The Utility of Pre-emptive Pharmacogenomic Testing

A recent survey of more than 73 million patient records in the U.S. recently showed the potential for pre-emptive pharmacogenomic testing to improve treatment, reduce adverse drug reactions and reduce overall healthcare costs. The study speaks to the potential utility of running the test once and having the drug gene interaction information on hand to predict future response to new medications as they are prescribed for an individual.

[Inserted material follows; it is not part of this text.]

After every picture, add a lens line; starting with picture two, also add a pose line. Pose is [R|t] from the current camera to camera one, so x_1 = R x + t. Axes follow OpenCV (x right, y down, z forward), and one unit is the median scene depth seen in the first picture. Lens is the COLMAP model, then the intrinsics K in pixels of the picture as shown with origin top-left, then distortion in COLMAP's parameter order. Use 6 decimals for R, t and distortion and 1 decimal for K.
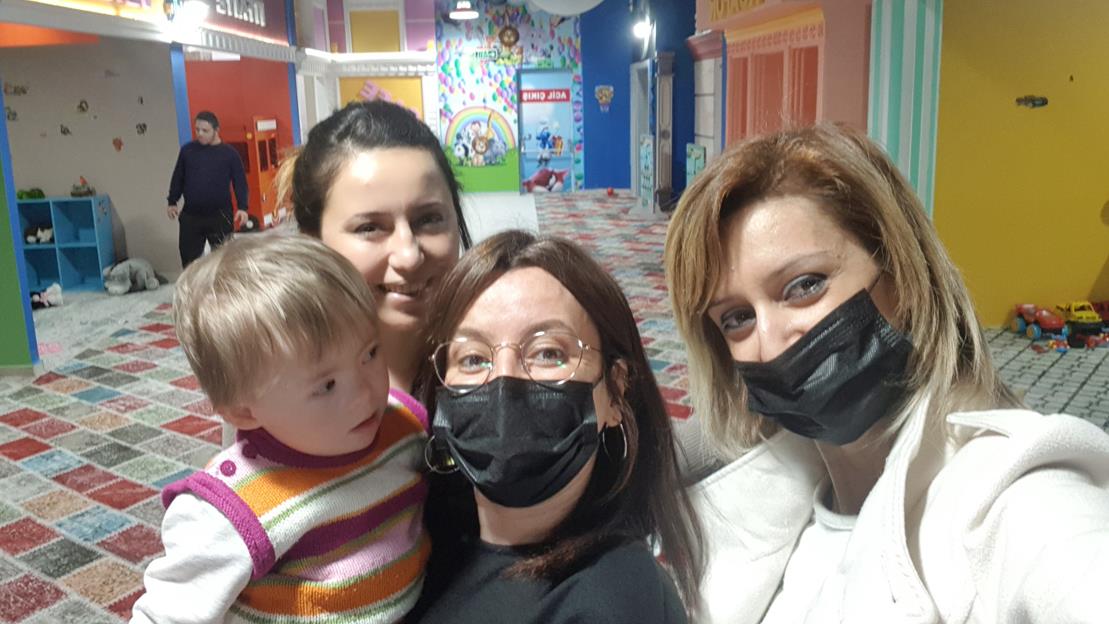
lens RADIAL K [[924.3, 0, 543.8], [0, 924.3, 317.7], [0, 0, 1]] dist [-0.010123, -0.024517]
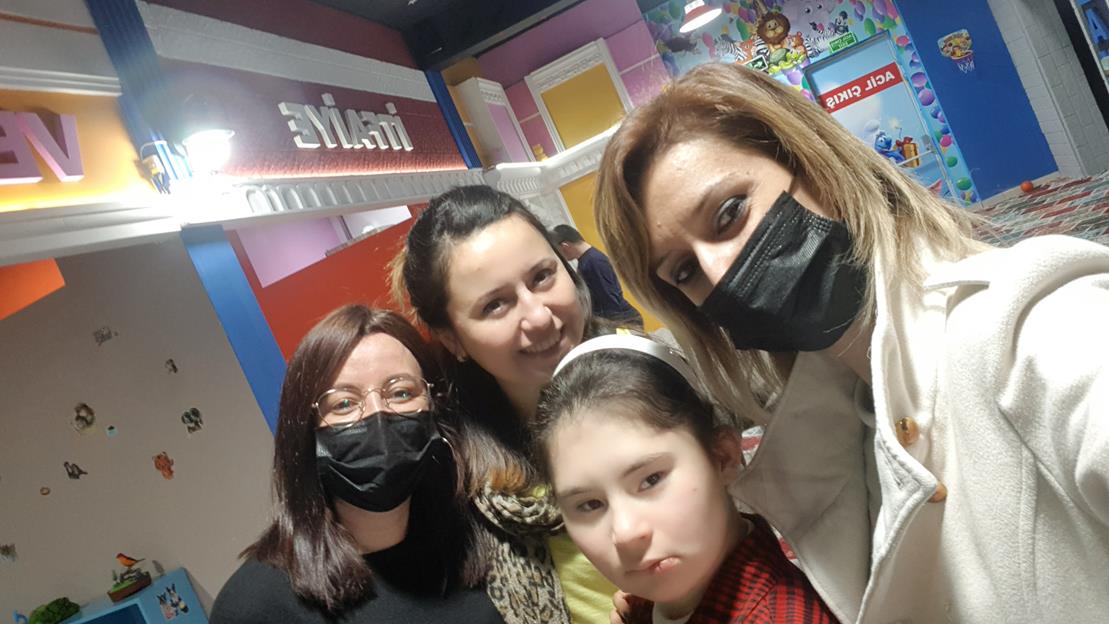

The number of medications for which pharmacogenomic testing is valuable is continually increasing, suggesting the economic and treatment utility would only continue to increase. The study also points out, however, that “a current barrier to the widespread adoption of pharmacogenomic testing is the lack of information on how to implement it in an efficient and economic manner.” Removing that barrier is exactly the mission of RxGenomix.

More From the Study

“Pre-emptive pharmacogenomic (PGx) testing of a panel of genes may be easier to implement and more cost-effective than reactive pharmacogenomic testing if a sufficient number of medications are covered by a single test and future medication exposure can be anticipated.

In total, 73 024 095 patient records from private insurance, Medicare Supplemental and Medicaid were included. Patients enrolled in Medicare Supplemental age > = 65 or Medicaid age 40–64 had the highest incidence of PGx drug use, with approximately half of the patients receiving at least one PGx drug during the 4 year period and one fourth to one third of patients receiving two or more PGx drugs. These data suggest that exposure to multiple PGx drugs is common and that it may be beneficial to implement wide-scale pre-emptive genomic testing. “

“Ineffective medicinal treatments and drug-associated adverse events place a significant burden on modern healthcare systems. Pharmacogenomic testing of patients prior to treatment initiation might help address these issues by tailoring pharmacotherapy to individual patientneeds. Unfortunately, a current barrier to the widespread adoption of pharmacogenomic testing is the lack of information on how to implement it in an efficient and economic manner within clinical workflows. Among potential implementation scenarios, ‘pre-emptive’ population-based pharmacogenomic testing is a promising strategy. In pre-emptive testing, a panel of pharmacogenomic markers is tested once, and the test results are stored to optimize drug treatment in later patient care.”

“To our knowledge, this is the first analysis to use large claims datasets to examine the potential for pre-emptive pharmacogenomics testing by examining the incidence of exposure to multiple PGx drugs in different patient populations. However, deriving incidence data is only the first step toward a detailed health economic analysis that predicts the impact of different pre-emptive PGx testing scenarios in different regions and care settings on the quality of care, total costs and cost savings.”